___ ОТРЫВОК ДЛЯ ЧТЕНИЯ
Ведь это единственное разумное объяснение. "Спасибо" улыбнуло  :Smiley:

----------


## borka

> При запуске сканера в темп дропается драйвер, загружается и удаляется. Думаю, тоже самое и в кюрите.


КуреИт реализован на базе GUI-сканера. Поэтому в данном контексте это одно и то же.




> этот файл загружается на раннем этапе загрузки системы (подобно BC от AVZ), удаляет файл и себя .


Скажем так, драйвер выполняет предписанные действия. 




> bopka, пpиcyтcтвyющий в cиcтeмe klif мoжeт быть любoй cтapoй вepcии. oбecпeчить coвмecтимocть c любым клифoм пoчти нepeaльнo.


Ясно. 




> "Спасибо" улыбнуло


Может, это было "Спасибо за идею"?

----------


## vaber

> Скажем так, драйвер выполняет предписанные действия.


Именно поэтому я и привел аналогию с бутклиннером AVZ - он тоже выполняет предписанные действия  :Wink: .

----------


## santy

> ...AVPTool предназначена "для домохозяек" (избитый термин, как нельзя точнее характеризующий утилиту), ее задача - обеспечить максимально понятный неподготовленному пользователю интерфейс для выполнения главной задачи - лечения зараженной машины. Само лечение будет произведено автоматически (антивирусным движком) либо "вручную" (консультацией хелперов).
______
___ ДАННЫЕ ДЛЯ АНАЛИЗА
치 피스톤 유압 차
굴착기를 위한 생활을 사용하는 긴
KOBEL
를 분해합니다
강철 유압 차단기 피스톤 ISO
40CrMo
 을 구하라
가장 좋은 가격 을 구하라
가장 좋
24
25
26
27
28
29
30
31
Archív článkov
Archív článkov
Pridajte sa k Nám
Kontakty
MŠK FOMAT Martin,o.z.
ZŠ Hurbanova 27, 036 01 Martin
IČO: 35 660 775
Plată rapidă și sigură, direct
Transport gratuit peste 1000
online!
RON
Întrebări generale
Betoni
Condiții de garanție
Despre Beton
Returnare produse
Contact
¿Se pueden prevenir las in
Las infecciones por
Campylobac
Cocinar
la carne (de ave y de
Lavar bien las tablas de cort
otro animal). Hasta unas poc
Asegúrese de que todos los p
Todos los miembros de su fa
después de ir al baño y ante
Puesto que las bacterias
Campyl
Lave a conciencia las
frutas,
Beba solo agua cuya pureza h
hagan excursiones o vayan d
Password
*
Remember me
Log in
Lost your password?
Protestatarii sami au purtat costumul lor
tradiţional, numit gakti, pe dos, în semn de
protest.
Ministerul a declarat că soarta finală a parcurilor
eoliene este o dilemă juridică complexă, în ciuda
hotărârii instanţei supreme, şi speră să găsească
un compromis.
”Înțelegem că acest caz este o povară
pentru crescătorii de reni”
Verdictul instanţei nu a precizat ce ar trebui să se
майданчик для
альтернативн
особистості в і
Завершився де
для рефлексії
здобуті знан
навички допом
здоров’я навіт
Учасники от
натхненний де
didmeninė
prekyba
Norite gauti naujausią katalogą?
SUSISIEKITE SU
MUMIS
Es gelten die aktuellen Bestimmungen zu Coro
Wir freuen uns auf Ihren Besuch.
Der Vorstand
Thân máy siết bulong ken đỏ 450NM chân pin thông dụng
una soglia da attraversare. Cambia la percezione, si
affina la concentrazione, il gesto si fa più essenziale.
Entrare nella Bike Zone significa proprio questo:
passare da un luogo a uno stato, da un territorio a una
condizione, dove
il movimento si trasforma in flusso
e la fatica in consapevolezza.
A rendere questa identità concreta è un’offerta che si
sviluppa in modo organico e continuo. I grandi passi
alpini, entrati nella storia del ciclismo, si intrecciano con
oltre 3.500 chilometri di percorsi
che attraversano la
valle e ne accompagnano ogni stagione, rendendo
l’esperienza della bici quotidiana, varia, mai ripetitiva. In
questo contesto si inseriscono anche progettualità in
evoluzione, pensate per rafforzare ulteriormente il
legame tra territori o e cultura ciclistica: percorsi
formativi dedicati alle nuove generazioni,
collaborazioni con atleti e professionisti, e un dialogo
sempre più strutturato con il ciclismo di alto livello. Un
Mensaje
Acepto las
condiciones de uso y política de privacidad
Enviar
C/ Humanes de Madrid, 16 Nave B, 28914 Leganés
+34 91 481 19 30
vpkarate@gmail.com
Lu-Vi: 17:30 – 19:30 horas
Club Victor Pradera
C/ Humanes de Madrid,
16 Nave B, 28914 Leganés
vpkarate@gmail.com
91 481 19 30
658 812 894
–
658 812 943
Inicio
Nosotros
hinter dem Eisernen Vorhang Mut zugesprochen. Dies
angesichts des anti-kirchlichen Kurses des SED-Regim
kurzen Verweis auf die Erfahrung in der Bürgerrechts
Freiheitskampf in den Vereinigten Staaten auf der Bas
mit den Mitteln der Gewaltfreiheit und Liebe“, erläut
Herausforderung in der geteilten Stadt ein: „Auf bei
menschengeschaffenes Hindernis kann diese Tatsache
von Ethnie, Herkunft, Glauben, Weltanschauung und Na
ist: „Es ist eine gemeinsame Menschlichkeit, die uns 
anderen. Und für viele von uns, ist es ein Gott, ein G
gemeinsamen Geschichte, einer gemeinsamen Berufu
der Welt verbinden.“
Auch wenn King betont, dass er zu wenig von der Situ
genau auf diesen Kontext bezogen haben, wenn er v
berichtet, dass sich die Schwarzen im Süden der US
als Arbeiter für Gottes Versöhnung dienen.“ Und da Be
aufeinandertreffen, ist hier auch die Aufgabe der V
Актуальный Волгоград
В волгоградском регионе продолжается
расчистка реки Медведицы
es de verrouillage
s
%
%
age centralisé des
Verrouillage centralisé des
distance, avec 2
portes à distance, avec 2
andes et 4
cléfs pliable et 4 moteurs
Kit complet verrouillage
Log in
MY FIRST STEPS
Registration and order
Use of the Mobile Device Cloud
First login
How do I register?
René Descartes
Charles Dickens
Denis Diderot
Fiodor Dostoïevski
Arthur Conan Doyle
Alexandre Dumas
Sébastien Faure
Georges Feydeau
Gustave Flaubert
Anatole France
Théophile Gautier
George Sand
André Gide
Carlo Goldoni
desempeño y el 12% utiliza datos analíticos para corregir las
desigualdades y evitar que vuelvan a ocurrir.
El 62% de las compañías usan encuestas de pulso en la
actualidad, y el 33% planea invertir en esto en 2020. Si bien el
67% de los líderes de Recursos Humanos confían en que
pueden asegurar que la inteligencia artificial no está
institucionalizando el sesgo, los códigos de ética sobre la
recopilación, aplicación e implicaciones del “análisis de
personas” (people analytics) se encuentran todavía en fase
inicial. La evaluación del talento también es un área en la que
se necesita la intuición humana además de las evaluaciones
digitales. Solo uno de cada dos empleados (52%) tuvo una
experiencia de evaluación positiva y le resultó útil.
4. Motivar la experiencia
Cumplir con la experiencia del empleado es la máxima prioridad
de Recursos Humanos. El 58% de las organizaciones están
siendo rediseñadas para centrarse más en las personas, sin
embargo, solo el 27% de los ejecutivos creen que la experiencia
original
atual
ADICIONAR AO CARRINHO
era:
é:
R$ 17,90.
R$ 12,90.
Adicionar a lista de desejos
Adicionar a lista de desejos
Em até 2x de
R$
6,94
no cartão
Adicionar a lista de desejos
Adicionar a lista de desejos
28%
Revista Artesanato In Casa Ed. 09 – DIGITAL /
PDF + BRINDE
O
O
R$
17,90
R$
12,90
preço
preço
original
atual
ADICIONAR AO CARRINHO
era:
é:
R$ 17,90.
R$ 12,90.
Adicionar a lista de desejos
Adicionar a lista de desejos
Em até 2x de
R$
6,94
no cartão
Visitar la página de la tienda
______
▶ _ЗАДАНИЕ ДЛЯ ВЫПОЛНЕНИЯ_:
Дословно выпишите из отрывка для чтения всё, что идёт от слов «КуреИт реализован на» вниз до слов «файл и себя .» включительно.

▶ _ОБРАЗЕЦ РЕШЕНИЯ_:
КуреИт реализован на базе GUI-сканера. Поэтому в данном контексте это одно и то же.




> этот файл загружается на раннем этапе загрузки системы (подобно BC от AVZ), удаляет файл и себя .